Matching Radial Geodesics in Two Schwarzschild Spacetimes (e.g. Black-to-White Hole Transition) or Schwarzschild and de Sitter Spacetimes (e.g. Interior of a Non-singular Black Hole)

Abstract: In this article, we study the trajectory equations of the bounded radial geodesics in the generalized black-to-white hole bounce with mass difference and the Schwarzschild-to-de Sitter transition approximated by the thin-shell formalism. We first review the trajectories equations of the general radial geodesics in Kruskal-Szekeres (like) coordinates of the Schwarzschild and de Sitter spacetimes, respectively. We then demonstrate how one relates the radial geodesics on each side of the shell by correctly choosing the constants of integration after performing the two coordinate transformations mentioned in our previous work, arXiv:2302.04923. We next show that the coordinate system used in the resulting Penrose diagram has no illness at the thin shell but instead creates a degeneracy between the timelike geodesics and null geodesics at the event horizons where the second transformation is applied.
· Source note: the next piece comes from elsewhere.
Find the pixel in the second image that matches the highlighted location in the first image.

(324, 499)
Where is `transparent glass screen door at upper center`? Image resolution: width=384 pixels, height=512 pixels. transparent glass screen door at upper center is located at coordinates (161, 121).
Due to this problem, we conclude that a global conformal coordinate chart for the spacetime connected via a static spacelike thin shell in general does not exist, except for some special cases. Since this is an extension of our work, arXiv:2302.04923, we focus on Schwarzschild and de Sitter spacetimes, though the method should be applicable to any cut-and-pasted spacetime connected with a static spacelike thin shell.